MANILA -- President Rodrigo Duterte has revoked an amnesty granted to an opposition senator and ordered his arrest, marking the latest attempt by the Philippine leader to silence critics.
Sen. Antonio Trillanes, one of the president's most outspoken critics, has accused Duterte and his family of amassing huge amounts of ill-gotten wealth. Trillanes has filed a complaint against Duterte for crimes against humanity before the International Criminal Court at The Hague over the latter's war against drugs.
Duterte announced in a pro-establishment newspaper that Trillanes' amnesty was invalid after he failed to admit guilt, a key requisite for presidential reprieves. He ordered the justice department and the military courts to revive the charges against Trillanes for his participation in failed coup attempts.
Trillanes is a former navy lieutenant who led an unsuccessful coup against then-President Gloria Arroyo in 2003. His group mounted another attempt to seize power in 2007, when they walked out of a courtroom and stormed The Peninsula Manila, a luxury hotel in the country's financial district. Arroyo is now a key Duterte ally and the speaker at the House of Representatives.
President Benigno Aquino, in 2010, granted amnesty to Trillanes and other soldiers who participated in the coup attempts. The amnesty ended nearly eight years of detention for Trillanes and allowed him back into the political scene as senator after he won a seat in 2007 while in prison.
Trillanes said Duterte's order was a clear case of political persecution.
"Mr. Duterte is a dictator. He doesn't respect institutions," Trillanes said.
If arrested, Trillanes would become the second opposition senator to be sent to jail under Duterte. In February 2017, Sen. Leila de Lima was arrested on drug conspiracy charges. De Lima, in 2016, opened a senate investigation into Duterte for ordering extrajudicial killings when he was mayor of Davao, a city in the southern Philippines.
Since taking office mid-2016, Duterte has ousted a number of critics from key positions.
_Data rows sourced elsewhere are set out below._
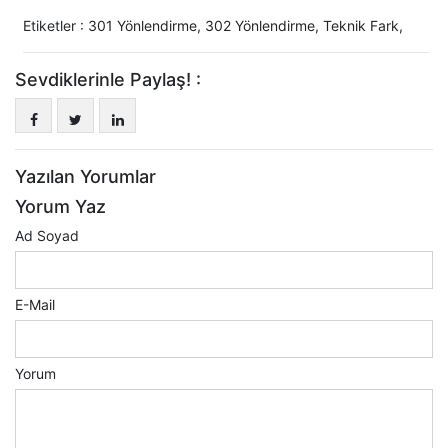
Etiketler :
301 Yönlendirme
,
302 Yönlendirme
,
Teknik Fark
,
Sevdiklerinle Paylaş! :
Yazılan Yorumlar
Yorum Yaz
Ad Soyad
E-Mail
Yorum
In May, a former chief justice who was critical of the president's war on drugs was removed by her colleagues at the Supreme Court. In late July, a senior anti-graft official was dismissed for disclosing a probe into Duterte's personal wealth.
The president's spokesperson Harry Roque said Duterte's announcement will revive all cases against Trillanes. "The past finally caught up with Sen. Trillanes. He is responsible for his current state," Roque said.
The order comes as Duterte's popularity has fallen to its lowest level since he assumed office, in large part due to stubbornly high inflation. At the end of the first half of this year, Duterte's net satisfaction score had fallen to a "good" +45 from a "very good" +64 in June 2016.
Renato de Castro, a political science professor at De La Salle University, said Duterte has had enough of Trillanes.
"He's tired of the attacks and tirades of Sen. Trillanes. It's just to keep him quiet," De Castro said.